Revision comparison data
________
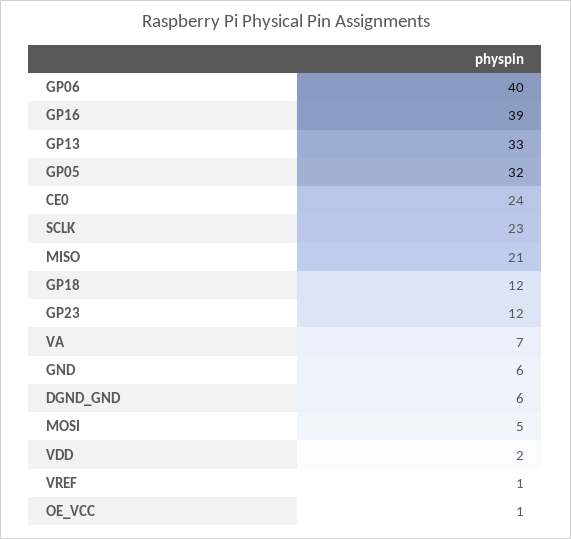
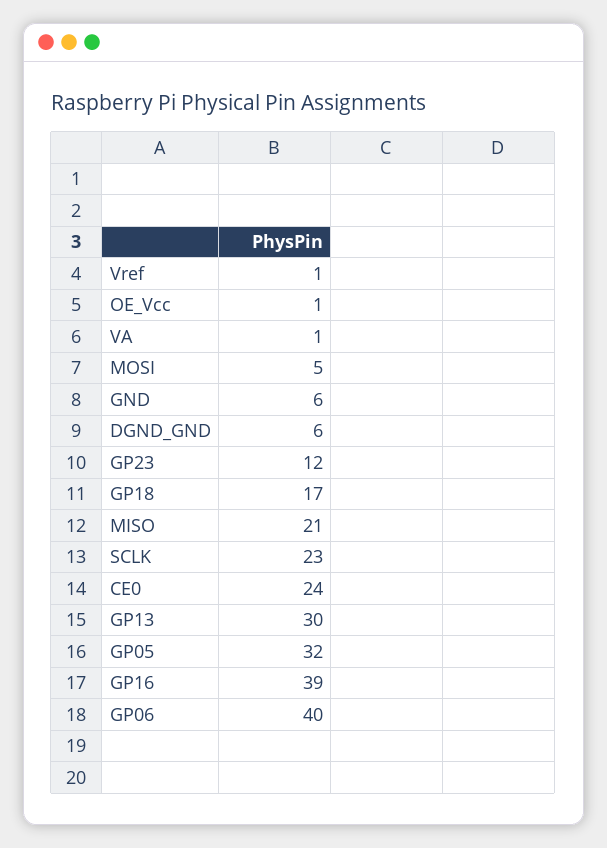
GP13: 33 -> 30
GP18: 12 -> 17
VA: 7 -> 1
VDD: 2 -> none

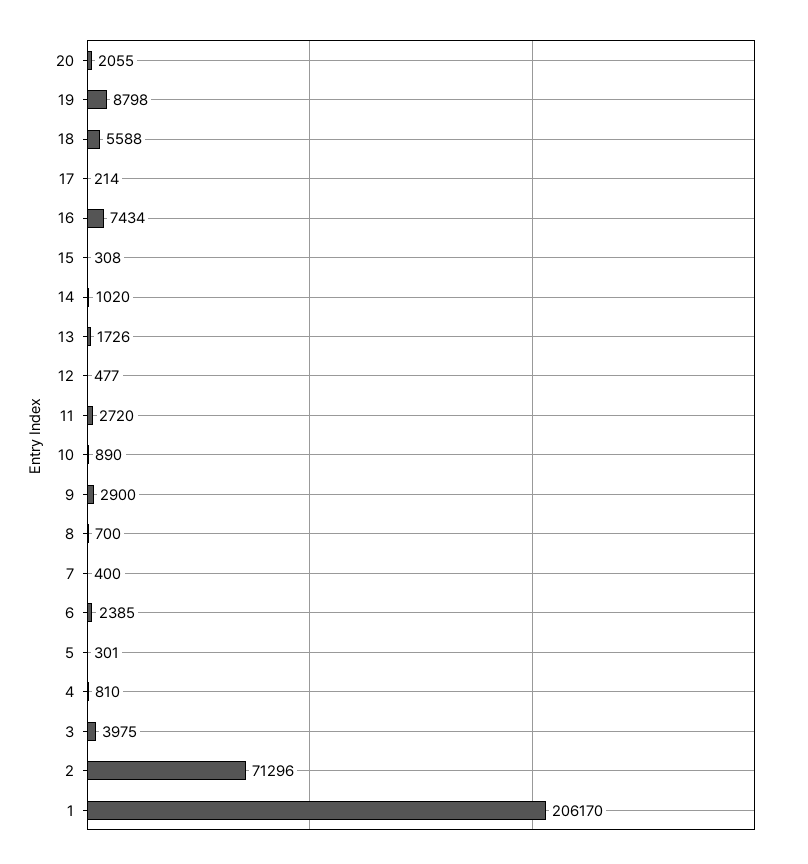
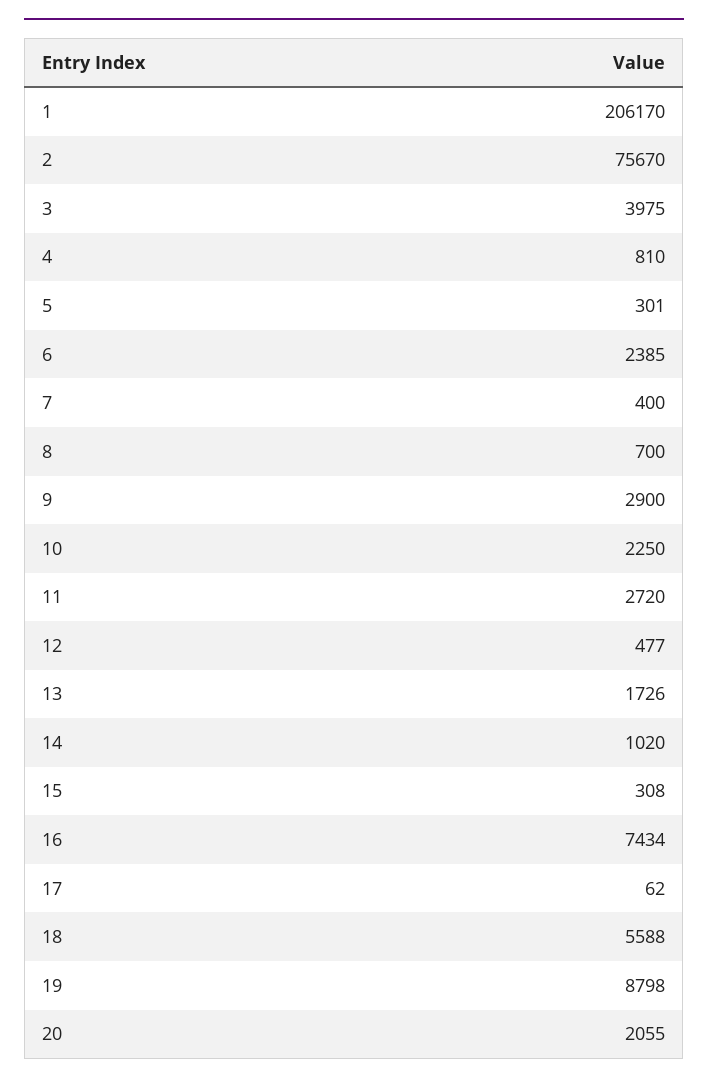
17: 214 -> 62
10: 890 -> 2250
2: 71296 -> 75670

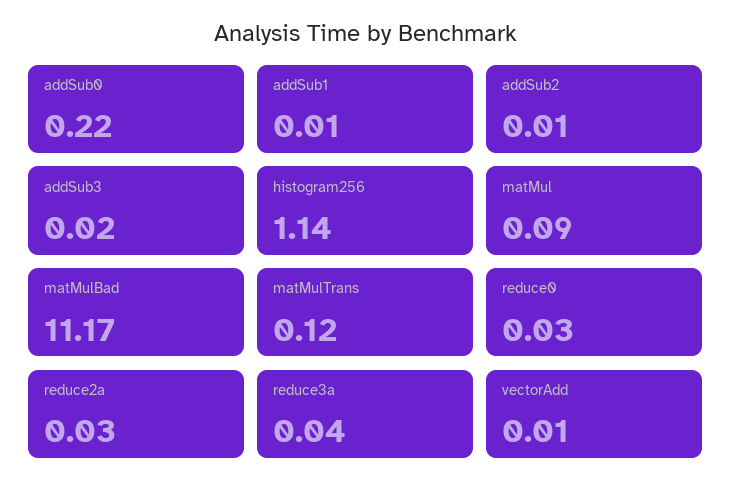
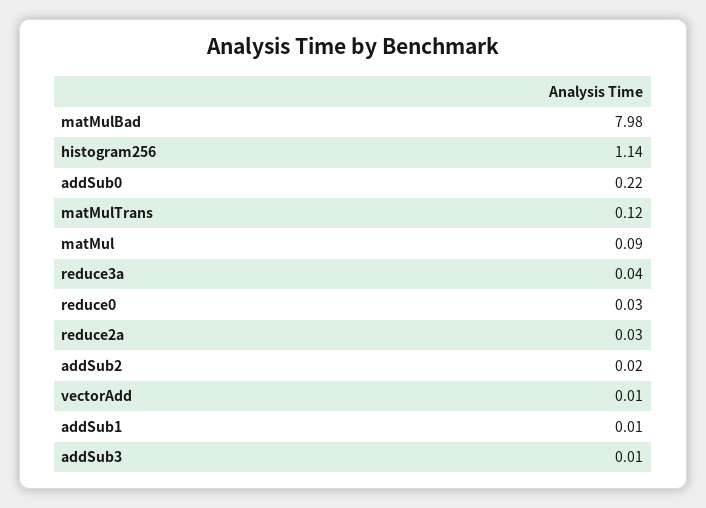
addSub2: 0.01 -> 0.02
addSub3: 0.02 -> 0.01
matMulBad: 11.17 -> 7.98

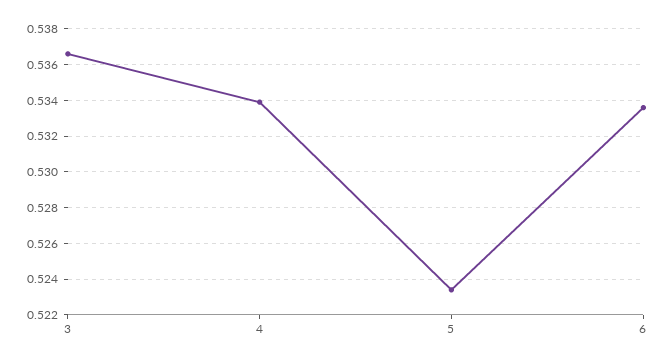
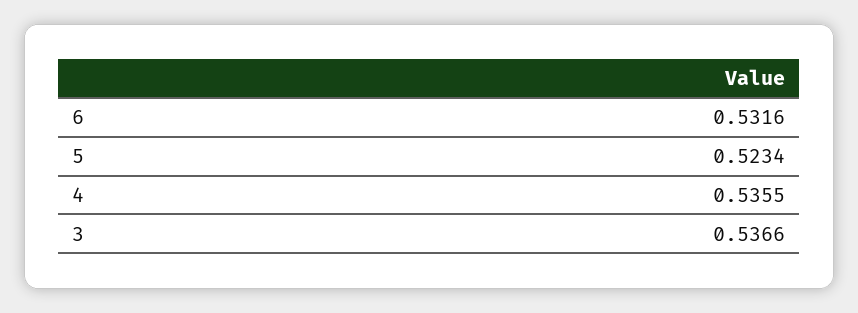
4: 0.534 -> 0.5355
6: 0.5335 -> 0.5316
________
*EXERCISE PROMPT*:
Every line in the records is to be retyped exactly as it stands; the pictures stay out.

*SOLUTION*:
GP13: 33 -> 30
GP18: 12 -> 17
VA: 7 -> 1
VDD: 2 -> none

17: 214 -> 62
10: 890 -> 2250
2: 71296 -> 75670

addSub2: 0.01 -> 0.02
addSub3: 0.02 -> 0.01
matMulBad: 11.17 -> 7.98

4: 0.534 -> 0.5355
6: 0.5335 -> 0.5316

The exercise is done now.